> [Work instructions]:
**A.** In the text on presurgical tumor embolization, what is the primary way that preoperative embolization aids the surgical treatment of vascular tumors?
**B.** Print the part of the text on presurgical tumor embolization from "Brandon G Gaynor" up to and including "Aldagen/Cytomedix, and Covidien/EV3.)".

> [Passage for review]:

★ ★ ★ ★ ★ ★ ★

Presurgical embolization of tumors of the brain, head and neck, and spinal cord

Diogo C Haussen MD (Dr. Haussen of University of Miami Miller School of Medicine - Jackson Memorial Hospital has no relevant financial relationships to disclose.)
Brandon G Gaynor MD (Dr. Gaynor of University of Miami Miller School of Medicine - Jackson Memorial Hospital has no relevant financial relationships to disclose.)
Dileep R Yavagal MD (Dr. Yavagal of University of Miami Miller School of Medicine received consultation fees from Stryker, Aldagen/Cytomedix, and Covidien/EV3.)
Edward J Dropcho MD, editor. (Dr. Dropcho of Indiana University Medical Center has no relevant financial relationships to disclose.)
Originally released September 24, 2012; last updated May 31, 2014; expires May 31, 2017
Notice: This article has expired and is therefore not available for CME credit.


Preoperative embolization of vascular tumors of the head, neck, and spine is considered an important adjunct to the surgical treatment of these lesions, primarily by minimizing the operative blood loss. In this article, the authors outline the fundamentals of preoperative embolization for highly vascularized tumors of head, neck, and spine. The authors discuss the indications, anatomical and physiological considerations, and illustrate technical details concerning the various embolic agents used to treat these complex lesions.

★ ★ ★ ★ ★ ★ ★

[Data items]
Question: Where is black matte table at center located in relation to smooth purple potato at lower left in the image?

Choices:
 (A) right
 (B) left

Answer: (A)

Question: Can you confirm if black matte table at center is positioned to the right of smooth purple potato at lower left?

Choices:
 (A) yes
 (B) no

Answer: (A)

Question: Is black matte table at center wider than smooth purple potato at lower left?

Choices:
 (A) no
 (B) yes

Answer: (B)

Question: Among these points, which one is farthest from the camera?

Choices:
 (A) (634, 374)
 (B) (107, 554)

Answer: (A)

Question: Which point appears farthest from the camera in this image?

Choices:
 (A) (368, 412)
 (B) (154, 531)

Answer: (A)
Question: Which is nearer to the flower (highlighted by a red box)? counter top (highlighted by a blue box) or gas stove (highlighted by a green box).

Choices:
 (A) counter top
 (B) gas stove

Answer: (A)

★ ★ ★ ★ ★ ★ ★

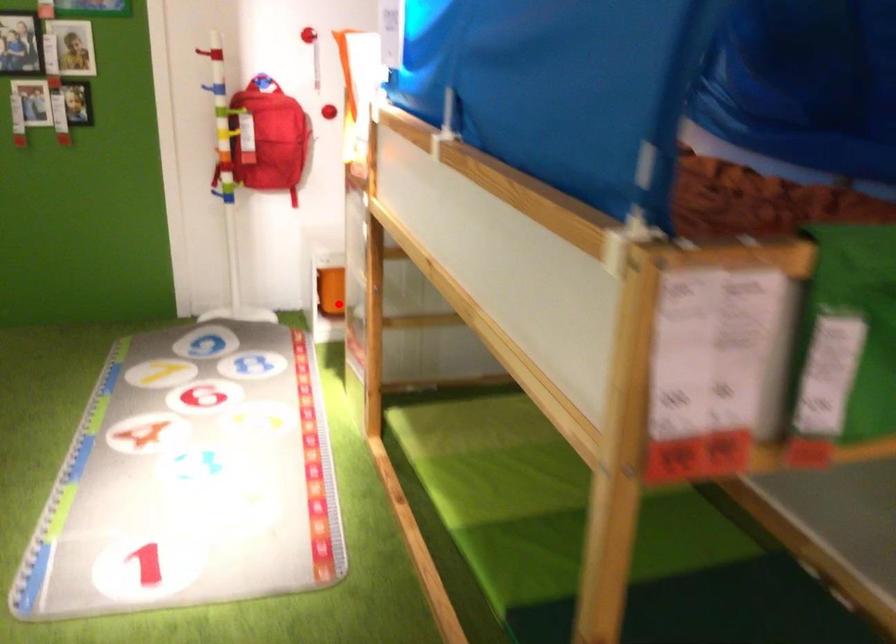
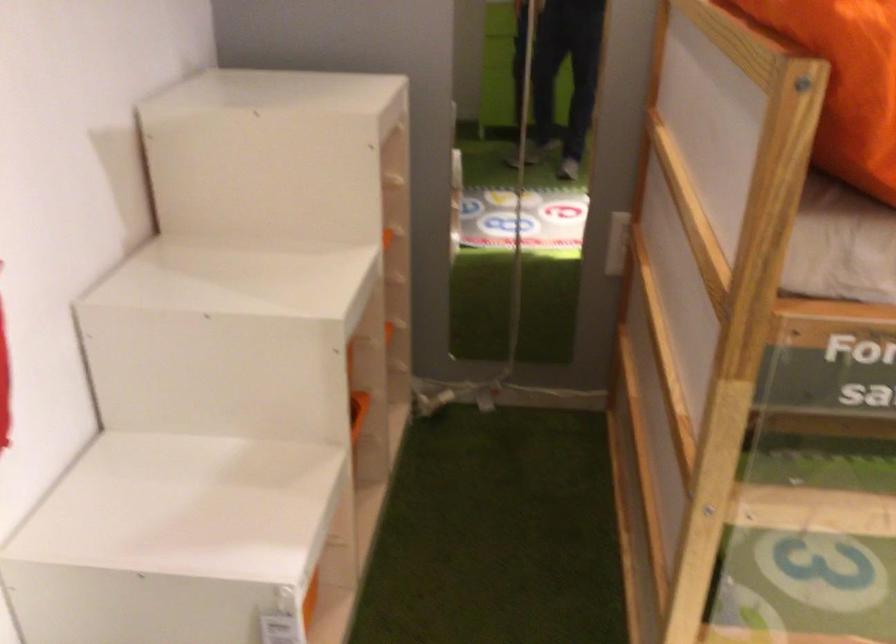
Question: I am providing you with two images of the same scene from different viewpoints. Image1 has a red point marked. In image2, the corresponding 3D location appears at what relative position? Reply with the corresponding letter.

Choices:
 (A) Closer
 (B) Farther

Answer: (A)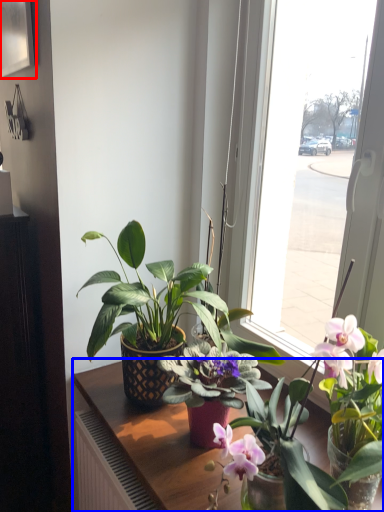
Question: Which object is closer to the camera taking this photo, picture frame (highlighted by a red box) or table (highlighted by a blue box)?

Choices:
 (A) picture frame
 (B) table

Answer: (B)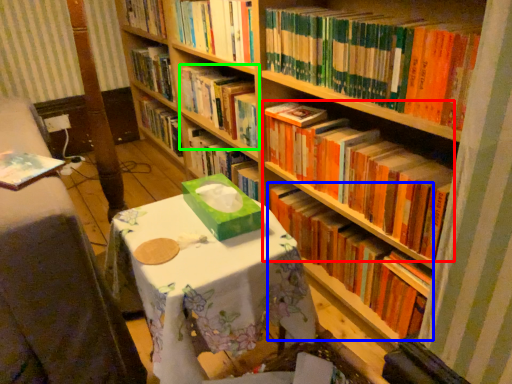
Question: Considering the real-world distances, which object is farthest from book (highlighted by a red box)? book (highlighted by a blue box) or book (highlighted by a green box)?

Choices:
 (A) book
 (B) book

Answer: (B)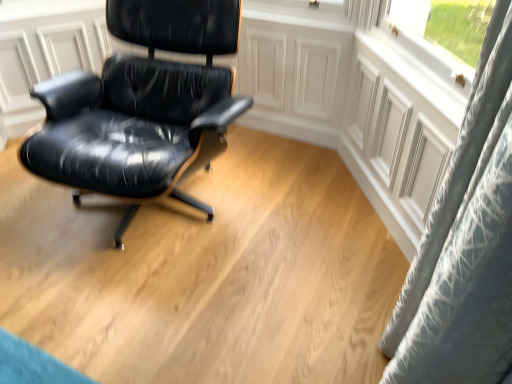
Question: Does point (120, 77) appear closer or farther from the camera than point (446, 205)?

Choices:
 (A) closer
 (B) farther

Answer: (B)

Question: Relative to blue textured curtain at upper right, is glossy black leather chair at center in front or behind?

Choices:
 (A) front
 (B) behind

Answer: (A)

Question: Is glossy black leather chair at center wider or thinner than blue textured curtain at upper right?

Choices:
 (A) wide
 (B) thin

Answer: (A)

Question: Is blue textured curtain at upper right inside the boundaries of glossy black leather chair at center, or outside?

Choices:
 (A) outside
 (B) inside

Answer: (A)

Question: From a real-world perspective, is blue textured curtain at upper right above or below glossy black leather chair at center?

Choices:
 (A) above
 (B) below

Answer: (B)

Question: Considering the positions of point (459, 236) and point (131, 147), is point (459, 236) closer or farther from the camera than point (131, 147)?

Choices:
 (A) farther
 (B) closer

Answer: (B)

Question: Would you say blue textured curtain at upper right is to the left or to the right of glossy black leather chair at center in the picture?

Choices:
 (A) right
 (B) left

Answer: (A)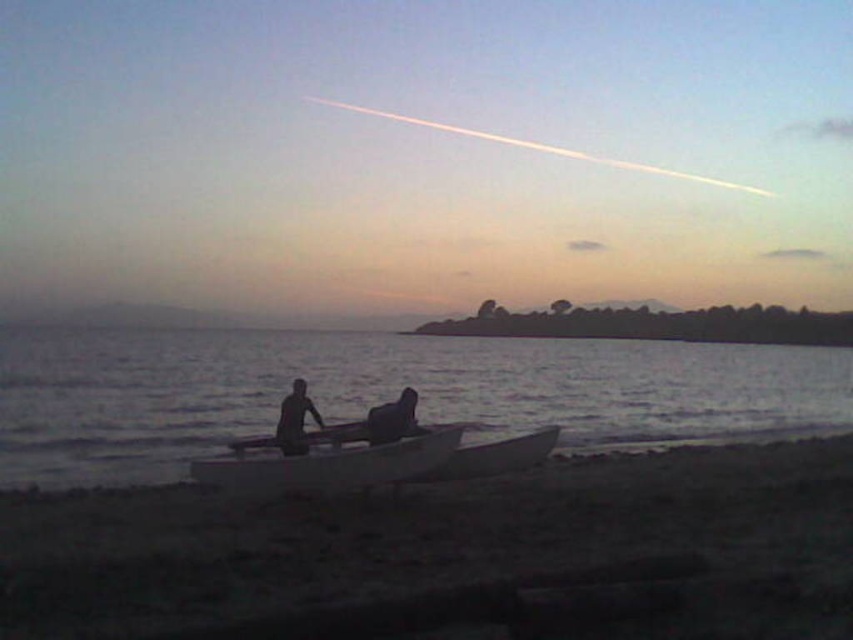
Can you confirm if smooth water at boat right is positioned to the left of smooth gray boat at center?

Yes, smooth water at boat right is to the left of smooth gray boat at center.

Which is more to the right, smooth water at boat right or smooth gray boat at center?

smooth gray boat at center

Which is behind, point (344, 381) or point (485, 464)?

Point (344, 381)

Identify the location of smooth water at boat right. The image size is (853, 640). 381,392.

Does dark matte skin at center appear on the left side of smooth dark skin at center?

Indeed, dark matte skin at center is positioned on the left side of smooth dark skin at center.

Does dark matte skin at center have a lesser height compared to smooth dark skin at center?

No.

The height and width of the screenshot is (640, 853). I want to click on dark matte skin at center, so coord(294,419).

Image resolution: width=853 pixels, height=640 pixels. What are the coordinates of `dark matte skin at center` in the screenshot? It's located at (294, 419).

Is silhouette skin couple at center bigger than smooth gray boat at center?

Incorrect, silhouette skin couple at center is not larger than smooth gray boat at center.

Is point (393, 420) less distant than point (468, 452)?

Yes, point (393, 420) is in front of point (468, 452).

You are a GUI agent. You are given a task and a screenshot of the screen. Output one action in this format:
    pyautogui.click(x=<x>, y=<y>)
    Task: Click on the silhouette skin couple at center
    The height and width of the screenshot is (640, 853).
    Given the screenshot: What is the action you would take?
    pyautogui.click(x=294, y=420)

★ ★ ★ ★ ★ ★ ★

> [Your written answers]:
**A.** It minimizes the operative blood loss.

**B.**
Brandon G Gaynor MD (Dr. Gaynor of University of Miami Miller School of Medicine - Jackson Memorial Hospital has no relevant financial relationships to disclose.)
Dileep R Yavagal MD (Dr. Yavagal of University of Miami Miller School of Medicine received consultation fees from Stryker, Aldagen/Cytomedix, and Covidien/EV3.)